11 of 47 comments (clear)

  1. As Steve Jobs would say... by OpenSourced · · Score: 3, Informative

    Ocean One is the best name they could come up with?

    That's the kind of names that happens when you concentrate on the product, and not on the marketing of it.

    --
    Rome taught me patience and assiduous application to detail. Virtues which temper the boldness of great, general views.
  2. Re:Why always going for hominoid? by OpenSourced · · Score: 2

    It is explained. The reason was to facilitate the remote controlling by some kind of VR setup. If you turn your head, you expect something similar to happen to your robotic avatar. If you raise your arm, it's better if the distance between your "eyes" and your "shoulder", and the relationship of lengths of your "arms", is human-like. So you end up with a human-like structure. If you want to protect your sensors with a hull, a head-like cover is as good as any other.

    On the other side, there are many other alternatives open to you, and it's clear that they went for the hominoid look, but that's also very human :-)

    --
    Rome taught me patience and assiduous application to detail. Virtues which temper the boldness of great, general views.
  3. Next Slashdot poll by RuffMasterD · · Score: 2

    Clearly they are far too busy with trivial scientific details to bother with stuff that matters. Slashdot poll to the rescue: "What should Stanford call their new Humanoid Diving Robot?". I propose "Oussama bin Divn".

    --
    Human Rights, Article 12: Freedom from Interference with Privacy, Family, Home and Correspondence
    1. Re:Next Slashdot poll by Snard · · Score: 3, Funny

      I predict the top vote getter in the poll will be Botty McBotFace.

      --
      - Mike
  4. Re:Why always going for hominoid? by bruce_the_loon · · Score: 3, Interesting

    I got the technical reasoning for the arm design and the stereo cameras, but the head feels unnecessarily restrictive to me. It precludes the added utility of independently steerable cameras or adjusting the distance between cameras to get an exaggerated binocular vision which can be useful for certain retrieval and manipulation operations.
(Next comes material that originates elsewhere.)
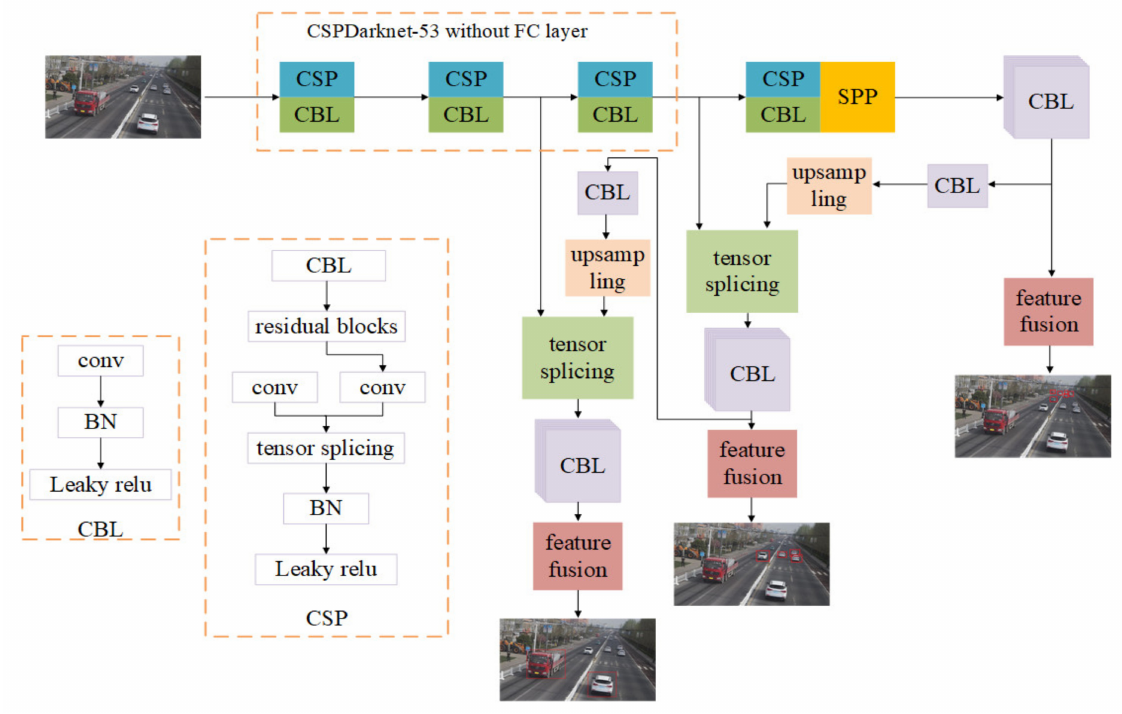
Figure 3. Improved YOLOv3 network structure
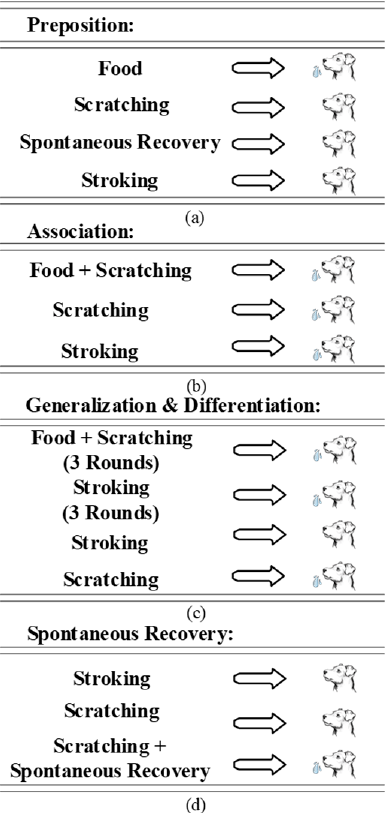
Figure 1. Illustration of Pavlovian conditional reflex. ( a ) Brief description of the preposition of the experiment. ( b ) Training scheme for dogs to associate unrelated things. ( c ) Generalization and differentiation experiment. ( d ) Spontaneous recovery principle.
    I guess I always tend to think that humanoid robots are trying to do something the more difficult way than one that is built more along the functional requirements. Like using a three axis arm instead of a more flexible segmented snake that could reach into impossibly twisty gaps.

    --
    Trying to become famous by taking photos. Visit my homepage please.
  5. dangerous past 40 meters? by Anonymous Coward · · Score: 2, Informative

    > You could send down a human diver instead, but once you get past about 40 meters, things start to get both complicated and dangerous.

    Well for a scuba diver on oxygen, yes, but 100 meters would not be much of a problem for a diver using trimix. This statement is not quite true.

    1. Re: dangerous past 40 meters? by drewsup · · Score: 2

      Screw underwater salvage, this looks like a pretty good satellite repair bot, replace thrusters with gas jets, and operate from the ISS or xb37 with dedicated link.

    2. Re:dangerous past 40 meters? by demonlapin · · Score: 2

      Yeah, agreed. Recreational divers shouldn't be messing around at that depth, but technical divers do it all the time. Just have to have decompression facilities available.

  6. Re: Why always going for hominoid? by bsDaemon · · Score: 2

    Well, it seems to me it is designed to functional specs, where the PRD phase probably said something like "it should work like a person, but without risk of death" and then they went about figuring how to build that. Humans don't have snaky arms with additional articulation points, so how would someone in a VR motion capture suit control that?

  7. They brought back more than a vase by Grand+Facade · · Score: 2

    The kind of money that it took for the expedition and the robot, they didn't bring back just a vase.

    They are just saying that while hiding the real loot behind their back.

    --
    Rick B.
  8. A better name by not_surt · · Score: 2

    "Ocean 11" has a much nicer ring to it.